When she hit it off with Robert Adams McKelvey at a Catskills resort, he asked if she needed a ride to Manhattan and she went with him, leaving her Studebaker in the parking lot. At nearly 41, she married him, settled in Greenwich and raised three daughters: Lori Anne, Wendy Lynne and Sandra Lee.

She shared her love of music, photograph­y, ballet, gardening; squeezing fresh orange juice every morning, making sandwiches with whole wheat bread, caring for 5 dogs, 8 cats, 50 chickens and a skunk; drove to music lessons, dance and drama rehearsals, parttime jobs and started a dog walking business after our father died when we were in college. She encouraged our dreams and that we stay close as sisters. And after losing her right eye, she used a magnifier to read with the periphery of her left eye, amblyopic since birth.

She’ll be missed by her daughters, and wonderful aides: Helen Perry, Sharon Gannon, Nadine Soloman and Laura Siddi. But, we were all able to say good bye, thanks to the compassion­ate staff at Greenwich Hospital, especially Dr. Lieu, who suited us up to be with her in her final days.
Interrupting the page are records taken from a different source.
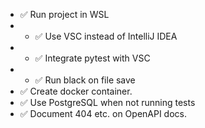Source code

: * ✅ Run project in WSL
* * ✅ Use VSC instead of IntelliJ IDEA
* * ✅ Integrate pytest with VSC
* * ✅ Run black on file save
* ✅ Create docker container.
* ✅ Use PostgreSQL when not running tests
* ✅ Document 404 etc. on OpenAPI docs.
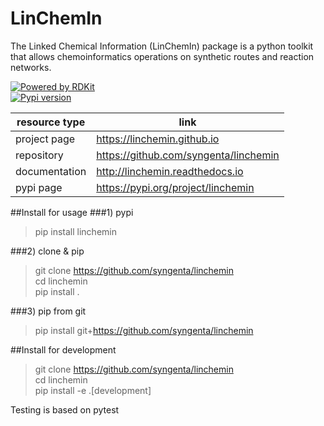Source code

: # LinChemIn  
The Linked Chemical Information (LinChemIn) package is a python toolkit that allows chemoinformatics operations on synthetic routes and reaction networks.  

[![Powered by RDKit](https://img.shields.io/badge/Powered%20by-RDKit-3838ff.svg?logo=data:image/png;base64,iVBORw0KGgoAAAANSUhEUgAAABAAAAAQBAMAAADt3eJSAAAABGdBTUEAALGPC/xhBQAAACBjSFJNAAB6JgAAgIQAAPoAAACA6AAAdTAAAOpgAAA6mAAAF3CculE8AAAAFVBMVEXc3NwUFP8UPP9kZP+MjP+0tP////9ZXZotAAAAAXRSTlMAQObYZgAAAAFiS0dEBmFmuH0AAAAHdElNRQfmAwsPGi+MyC9RAAAAQElEQVQI12NgQABGQUEBMENISUkRLKBsbGwEEhIyBgJFsICLC0iIUdnExcUZwnANQWfApKCK4doRBsKtQFgKAQC5Ww1JEHSEkAAAACV0RVh0ZGF0ZTpjcmVhdGUAMjAyMi0wMy0xMVQxNToyNjo0NyswMDowMDzr2J4AAAAldEVYdGRhdGU6bW9kaWZ5ADIwMjItMDMtMTFUMTU6MjY6NDcrMDA6MDBNtmAiAAAAAElFTkSuQmCC)](https://www.rdkit.org/)  
[![Pypi version](https://img.shields.io/pypi/v/linchemin.svg)](https://pypi.python.org/pypi/linchemin)


|resource type|link| 
|---|---|
|project page|https://linchemin.github.io|
|repository|https://github.com/syngenta/linchemin   |
|documentation|http://linchemin.readthedocs.io|
|pypi page|https://pypi.org/project/linchemin|

##Install for usage
###1) pypi  
>pip install linchemin  
> 
###2) clone & pip 
>git clone https://github.com/syngenta/linchemin  
>cd linchemin  
>pip install .   

###3) pip from git
>pip install git+https://github.com/syngenta/linchemin

##Install for development
>git clone https://github.com/syngenta/linchemin  
>cd linchemin  
>pip install -e .[development]    

Testing is based on pytest  
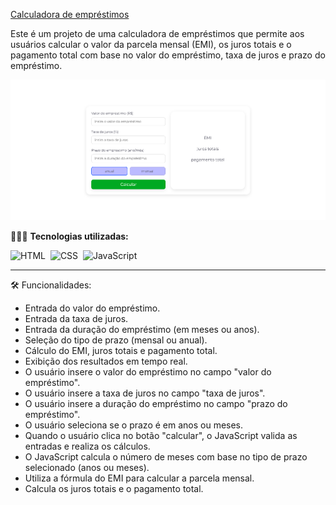 <a href="https://calcularemprestimojs.netlify.app/">Calculadora de empréstimos</a>

<p>Este é um projeto de uma calculadora de empréstimos que permite aos usuários calcular o valor da parcela mensal (EMI), os juros totais e o pagamento total com base no valor do empréstimo, taxa de juros e prazo do empréstimo.</p>
</div>

![previw](readme-video/preview.png)

👨🏼‍💻 <b>Tecnologias utilizadas:</b>

![HTML](https://img.shields.io/badge/-HTML-0D1117?style=for-the-badge&logo=html5&labelColor=0D1117)&nbsp;
![CSS](https://img.shields.io/badge/-CSS-0D1117?style=for-the-badge&logo=CSS3&logoColor=blue&labelColor=0D1117)&nbsp;
![JavaScript](https://img.shields.io/badge/-javascript-0D1117?style=for-the-badge&logo=javascript&logoColor=yellow&labelColor=0D1117)&nbsp;<hr>

🛠️ Funcionalidades:

- Entrada do valor do empréstimo.
- Entrada da taxa de juros.
- Entrada da duração do empréstimo (em meses ou anos).
- Seleção do tipo de prazo (mensal ou anual).
- Cálculo do EMI, juros totais e pagamento total.
- Exibição dos resultados em tempo real.
- O usuário insere o valor do empréstimo no campo "valor do empréstimo".
- O usuário insere a taxa de juros no campo "taxa de juros".
- O usuário insere a duração do empréstimo no campo "prazo do empréstimo".
- O usuário seleciona se o prazo é em anos ou meses.
- Quando o usuário clica no botão "calcular", o JavaScript valida as entradas e realiza os cálculos.
- O JavaScript calcula o número de meses com base no tipo de prazo selecionado (anos ou meses).
- Utiliza a fórmula do EMI para calcular a parcela mensal.
- Calcula os juros totais e o pagamento total.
She leaves three sons-inlaw: Vincent Urbanowski, who shared her love of photograph­y and music, Aaron Freimark, whose computer help she relied on, and Aldo Medeiros, who built her a handicappe­d bathroom that helped her in her later years. Grandchild­ren: Vincent Robert Urbanowski (25), Joia Miko McKelvey (17), Robert Justin Freimark (14); and step-grandson Oscar Medeiros (24).

She’ll be remembered in the little, but profound ways she touched us with her spirit, kindness and love. Her ashes will be interred on Sunday, May 22 with her husband, Robert’s, at the Little Dutch Reform Church in Claverack, New York; with her greatest achievemen­t being that she lived a life where she could say at the end, as she left, that “Yesterday was wonderful.”